She refused to marry him saying that she was in love with somebody else. You can almost see the scene now can't you? Demanding to know who it was, Urmila's father set out on a mission to discover more about the mysterious (and in my opinion over-friendly) ophthalmic assisstant.

You see, although you might not quite understand it, I most certainly don't, Nepal works (less and less nowadays, but it exists nevertheless) on a caste system. I haven't got a great grasp on it except to say that if you are a Brahmin, then you are pretty much ok, you have quite a lot of status, are likely to be able to afford education and won't be going begging. What I did not understand is that even among the various castes, there are ranks. Although Urmila is also a Brahmin [YAY], unfortunately poor Bhoj Raj is a lower rank than her [poo].

Her parents refused to allow her to see him and demanded that he come and see them alone. Afraid that they would be waiting with a bevvy of large brutish family members to do him an injustice, he refused to go unless he could take friends. As I understand it (and I am sure I have got part of this wrong) eventually they came to the conclusion that they could be together only if BR agreed to marry her the next day at temple, or the whole thing was off and Urmila's father would not take part in it at all.

It was 2pm in the afternoon and BR wasn't expecting this particular development. He had no money for a dowry (also required) and none of his relations knew anything about this. Apparently he went crazy that afternoon, finding special clothes, contacting relations to tell them about the wedding and borrowing some money and or gifts for a dowry. And the next day they were married. That was back in February, and unfortunately she is in Pokhara for now and he in Kathmandu.

He really is a character and always has a smile on his face (if it does look like he is also about to break out in tears).

[on the left - yes, the over-affectionate one]

14 August 2008

Kopan Monastery



I haven't yet told you about last Saturday, my most recent riding adventure. Lindsey (another American, this time from work) asked if I was keen to checkout the Kopan Monastery. She said "we'll ride up", I said, "I'll be there!".

A much shorter ride than the weekend before, but with good portions of it being directly uphill, by the time we reached the monastery we were about ready to drop dead as it was quite possibly the hottest day since my arrival. Along the road we were passed by a monk riding a motorbike at breakneck speeds downhill and at the gate there was another having a chat on a mobile phone. I don't know why these were things I didn't expect Buddhist monks to be getting into, but I was surprised all the same.

There were many sayings, prayers and suggestions up around the walls of the monastery, but this was the funniest one, just near the entrance.



The monks here mainly seem to be influenced by Tibetan Buddhism- as I understand, there are many flavours - although the general concept is the same. The Dalai Lama and his exile were popular topics on all the notice boards, with plenty of advice from the old guy.

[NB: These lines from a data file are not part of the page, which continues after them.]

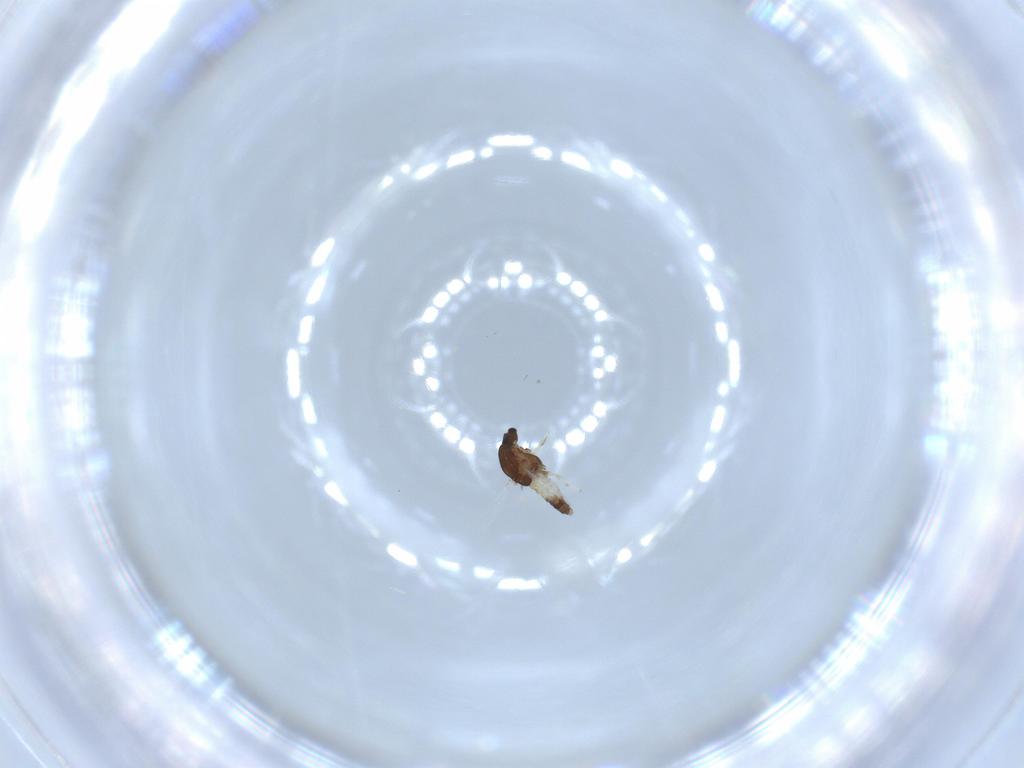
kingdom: Animalia
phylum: Arthropoda
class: Insecta
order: Diptera
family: Chironomidae
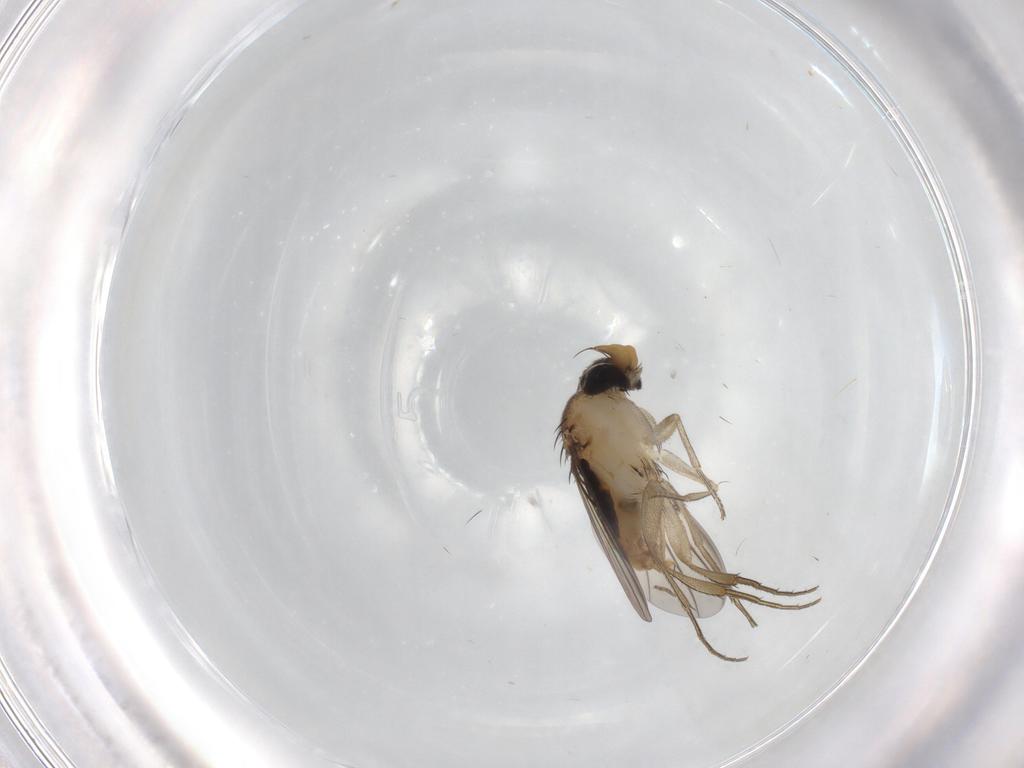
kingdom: Animalia
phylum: Arthropoda
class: Insecta
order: Diptera
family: Phoridae
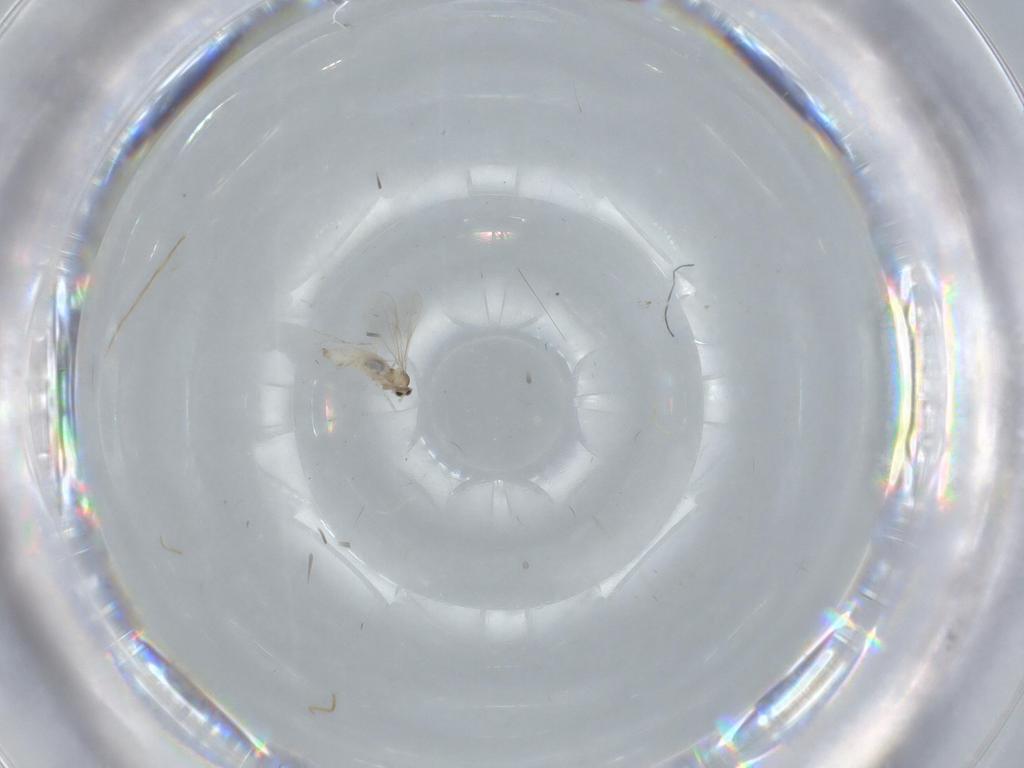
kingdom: Animalia
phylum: Arthropoda
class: Insecta
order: Diptera
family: Cecidomyiidae
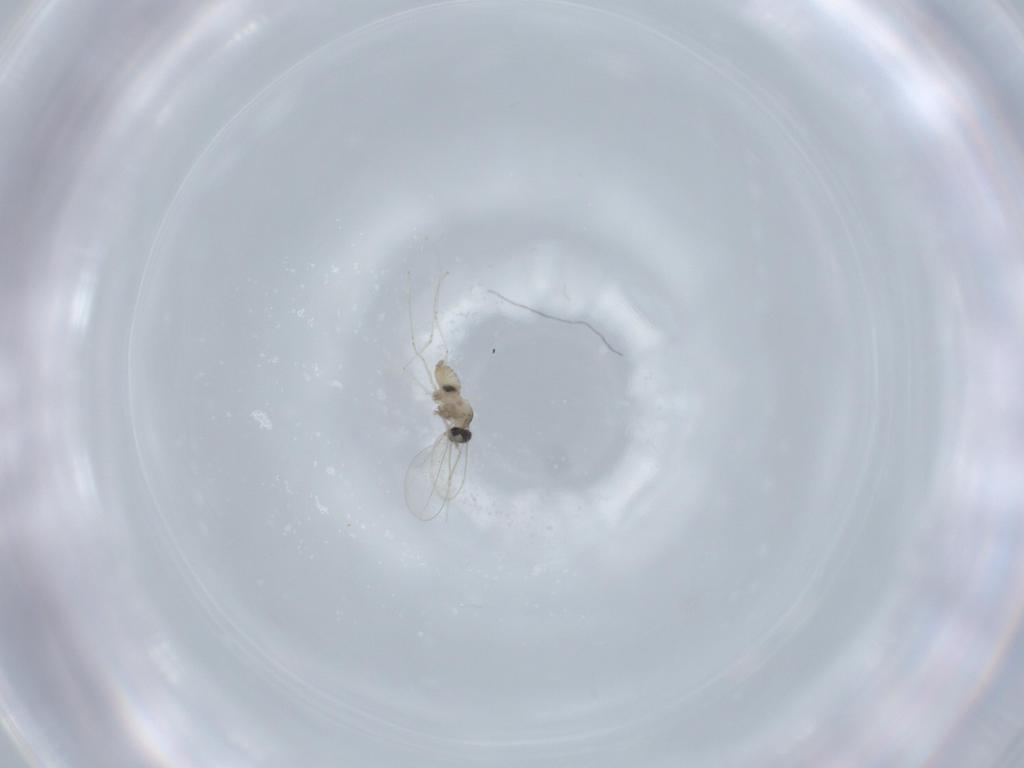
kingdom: Animalia
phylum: Arthropoda
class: Insecta
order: Diptera
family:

A few protest posters about the Beijing Games, or perhaps Beijing itself but in general it was a very peaceful and happy place.

Whlie we were there the monks were having some kind of session with very deep singing, unfortuantely there was no one there to tell us exactly what was going on. But I got a photo of an old lady and a young boy watching the ceremony together. Very cute! He's a serious little guy though.



We wandered around the gardens, very tranquil, and observed that you can go on a retreat there for a measly $US200, where you will sit in silence for 2 weeks "without the tiresome bother of everyday chitter chatter". While I value the concept, I think the tourists might be losing out...

We checked out their library, that not just only had Buddhist Dharma but interesting "think about your life" type books and everyday novels. It's definitely the place you want to go for a day away from the city.

Leaving the monastery behind, we headed for a "nearby" Hindu temple. The Gokorna Mahadev temple. When we asked for directions it seemed to be very hit and miss with some people knowing exactly what we were talking about, and others not while still others just pretended that they knew.

Lindsey had a little moment we she couldn't decide whether to be riding or walking. Stuck behind a group of people on a narrow path she was struggling to keeo her balance on the bike. Eventually decided to plant one foot on the ground, the particular part of ground she decided on collapsed beneath her and she found herself tumbling down the side of the mountain. Now, by "down the side of the mountain" I actually mean about 2 metres, but it was both horrifying and hilarious to watch, as she kept trying to push herself back up and slipping further down the side of the hill. After helping her up nd determining the only damage was to her pride, we pushed in front of the slow meanderers in front of us.

The scenery was once again breathtaking, exactly the kind of place where you want to go on a weekend picnic with someone special.

We got to the Mahadev temple only to discover almost the entire place deserted. We weren't even sure we had gone to the right place. Maybe next time it will be a bit more interesting. There was however preparation for a cremation/funeral going on by the river bank, but as it was only preparation I will have to fill you in with more detail when I actually observe one, for now though, pheri beTaau:la!